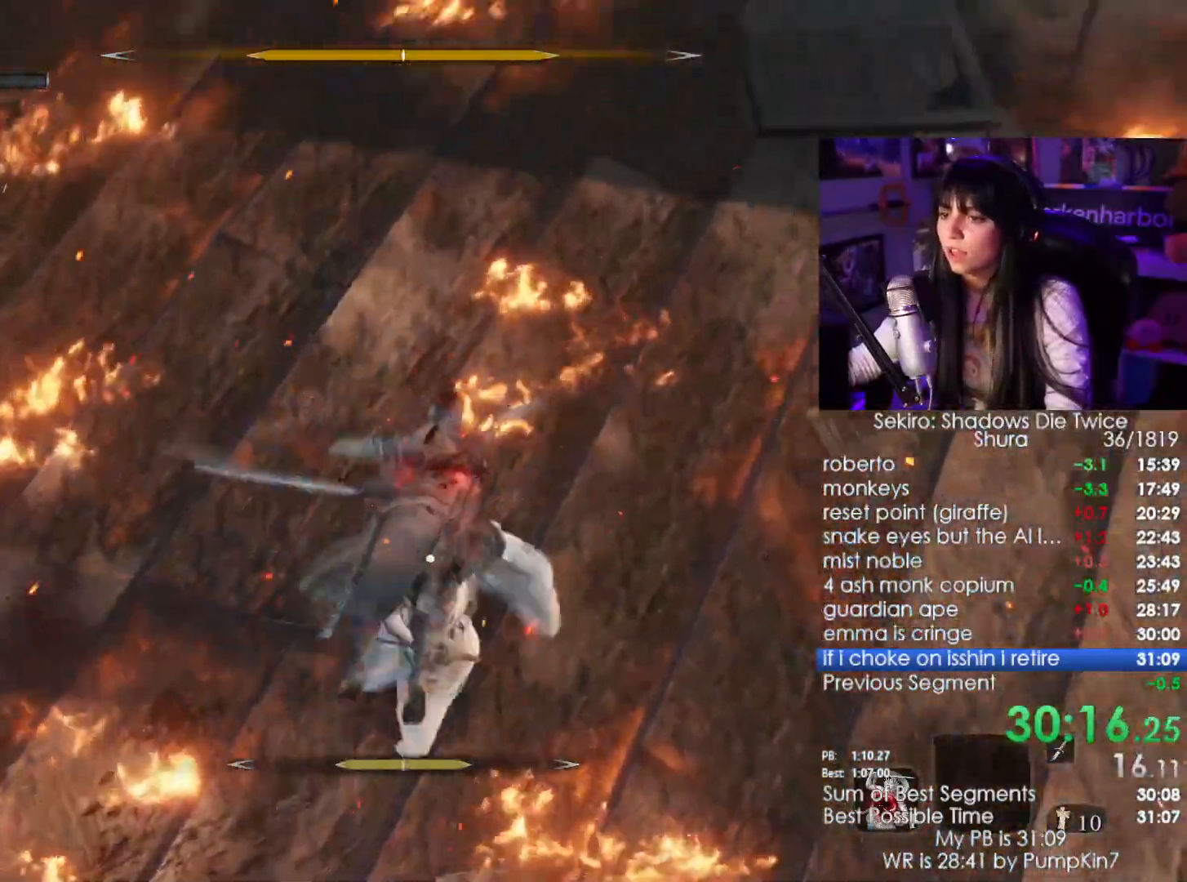
{"keys": ["w"], "mouse": [], "events": [[100, "mouse_left", "down"], [200, "mouse_left", "up"], [284, "mouse_left", "down"], [384, "mouse_left", "up"]]}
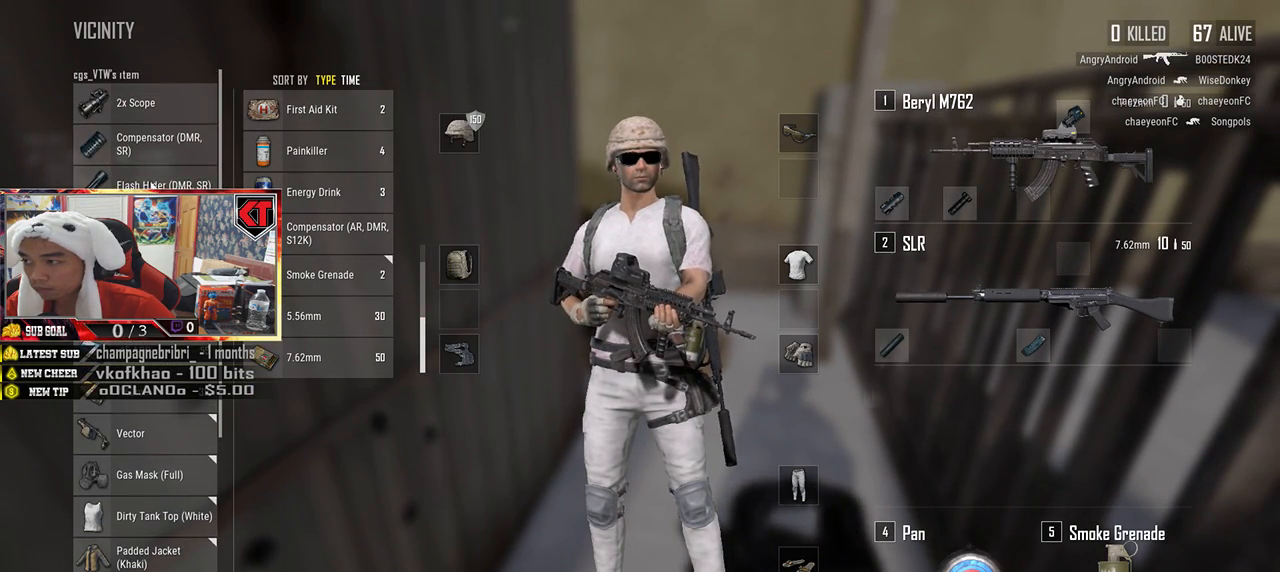
Gameplay with keyboard and mouse; each line is a JSON object with the keys and mouse buttons held at the frame after it. "events" lists presses ("down") and releases ("up") of "a", "c", "ctrl", "d", "e", "f", "q", "r", "s", "shift", "space", "tab", "v", "w", "x", "z", "mouse_left", "mouse_wheel" and "mouse_right" between this image and that frame as [ms after this image, input, new state], when the widget could be followed in between. "mouse_left", "mouse_wheel", "mouse_right" = the "left", "wheel", "right" buttons of the "mouse" list. No other keys are recorded. "wheel" means that the mouse wheel is clicked or scrolled. Mouse movement is not recorded.
{"keys": [], "mouse": [], "events": [[283, "mouse_wheel", "down"], [316, "mouse_wheel", "up"]]}
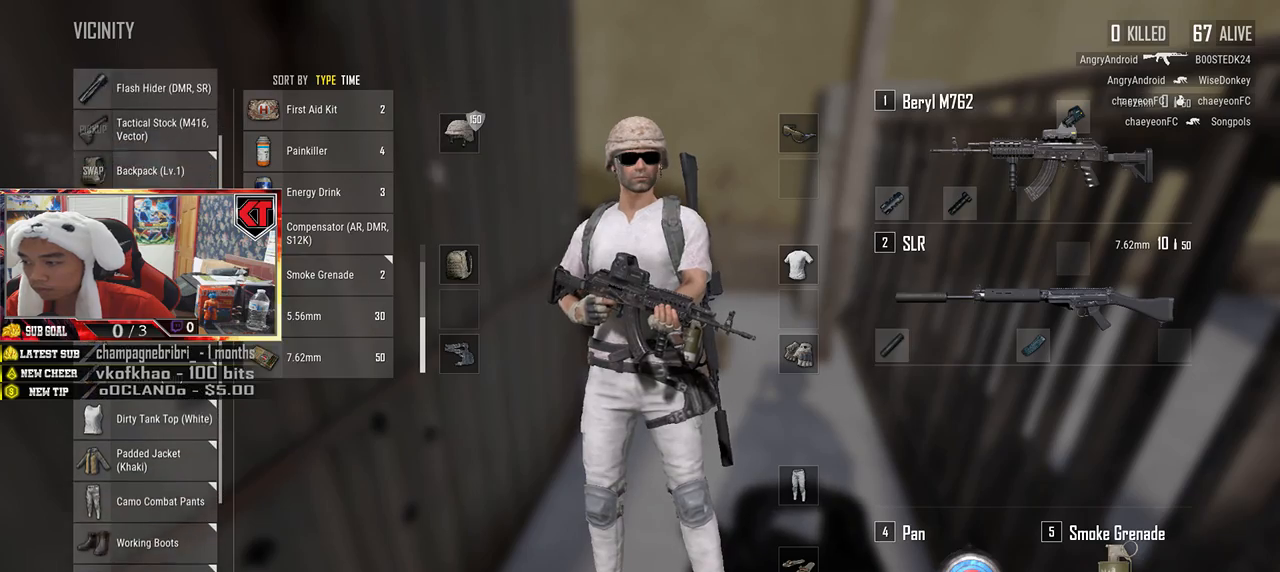
{"keys": [], "mouse": [], "events": [[300, "mouse_left", "down"], [433, "mouse_left", "up"]]}
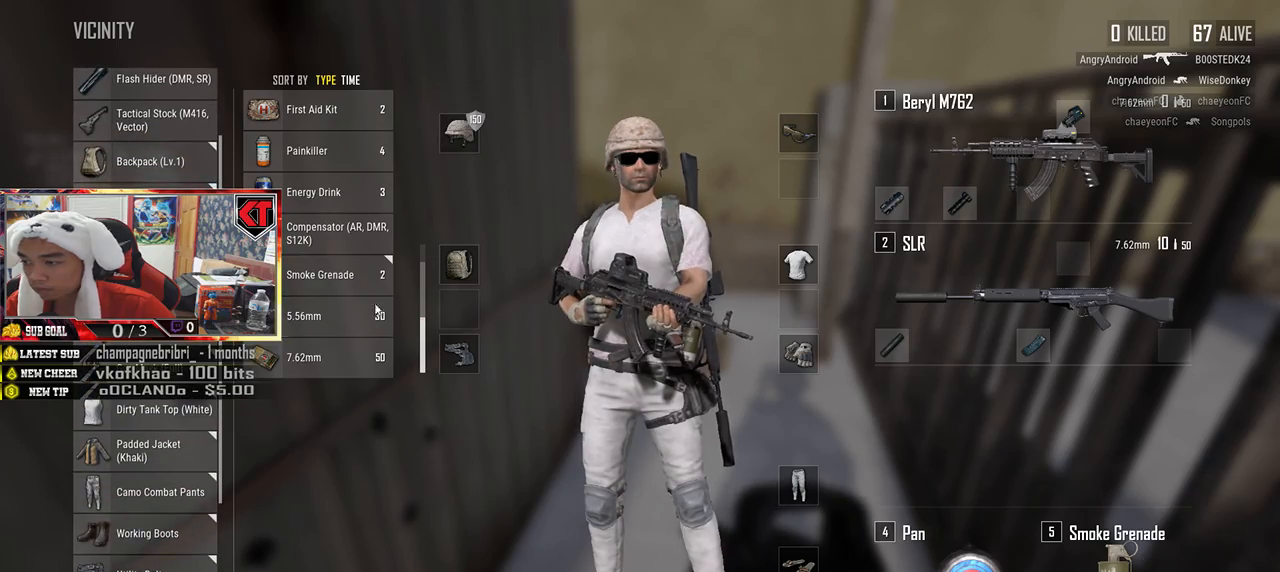
{"keys": [], "mouse": [], "events": []}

_ _ _

Check each line above for the string "down" and copy those that have it.

{"keys": ["w"], "mouse": [], "events": [[100, "mouse_left", "down"], [200, "mouse_left", "up"], [284, "mouse_left", "down"], [384, "mouse_left", "up"]]}
Gameplay with keyboard and mouse; each line is a JSON object with the keys and mouse buttons held at the frame after it. "events" lists presses ("down") and releases ("up") of "a", "c", "ctrl", "d", "e", "f", "q", "r", "s", "shift", "space", "tab", "v", "w", "x", "z", "mouse_left", "mouse_wheel" and "mouse_right" between this image and that frame as [ms after this image, input, new state], when the widget could be followed in between. "mouse_left", "mouse_wheel", "mouse_right" = the "left", "wheel", "right" buttons of the "mouse" list. No other keys are recorded. "wheel" means that the mouse wheel is clicked or scrolled. Mouse movement is not recorded.
{"keys": [], "mouse": [], "events": [[283, "mouse_wheel", "down"], [316, "mouse_wheel", "up"]]}
{"keys": [], "mouse": [], "events": [[300, "mouse_left", "down"], [433, "mouse_left", "up"]]}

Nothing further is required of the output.